**Task directions**: Transcribe exactly the portion of the listing below that runs from the line containing "Diese Vektorgrafik ist im Band 2 der im" through its last line.

* * * * * * * * *

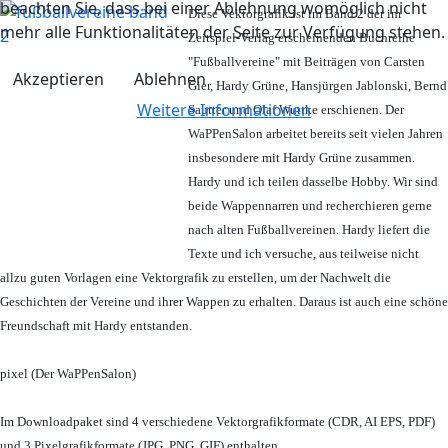
beachten Sie, dass bei einer Ablehnung womöglich nicht
Diese Vektorgrafik ist im Band 2 der im
mehr alle Funktionalitäten der Seite zur Verfügung stehen.
Zeitspiel-Verlag erscheinenden Buchreihe
"Fußballvereine" mit Beiträgen von Carsten
Akzeptieren
Ablehnen
Gier, Hardy Grüne, Hansjürgen Jablonski, Bernd
Weitere Informationen
Sautter und Olaf Wuttke erschienen. Der
WaPPenSalon arbeitet bereits seit vielen Jahren
insbesondere mit Hardy Grüne zusammen.
Hardy und ich teilen dasselbe Hobby. Wir sind
beide Wappennarren und recherchieren gerne
nach alten Fußballvereinen. Hardy liefert die
Texte und ich versuche, aus teilweise nicht
allzu guten Vorlagen eine Vektorgrafik zu erstellen, um der Nachwelt die
Geschichten der Vereine und ihrer Wappen zu erhalten. Daraus ist auch eine schöne
Freundschaft mit Hardy entstanden.
pixel (Der WaPPenSalon)
Im Downloadpaket sind 4 verschiedene Vektorgrafikformate (CDR, AI EPS, PDF)
und 3 Pixelgrafikformate (JPG, PNG, GIF) enthalten.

* * * * * * * * *

**Task output**:
Diese Vektorgrafik ist im Band 2 der im
mehr alle Funktionalitäten der Seite zur Verfügung stehen.
Zeitspiel-Verlag erscheinenden Buchreihe
"Fußballvereine" mit Beiträgen von Carsten
Akzeptieren
Ablehnen
Gier, Hardy Grüne, Hansjürgen Jablonski, Bernd
Weitere Informationen
Sautter und Olaf Wuttke erschienen. Der
WaPPenSalon arbeitet bereits seit vielen Jahren
insbesondere mit Hardy Grüne zusammen.
Hardy und ich teilen dasselbe Hobby. Wir sind
beide Wappennarren und recherchieren gerne
nach alten Fußballvereinen. Hardy liefert die
Texte und ich versuche, aus teilweise nicht
allzu guten Vorlagen eine Vektorgrafik zu erstellen, um der Nachwelt die
Geschichten der Vereine und ihrer Wappen zu erhalten. Daraus ist auch eine schöne
Freundschaft mit Hardy entstanden.
pixel (Der WaPPenSalon)
Im Downloadpaket sind 4 verschiedene Vektorgrafikformate (CDR, AI EPS, PDF)
und 3 Pixelgrafikformate (JPG, PNG, GIF) enthalten.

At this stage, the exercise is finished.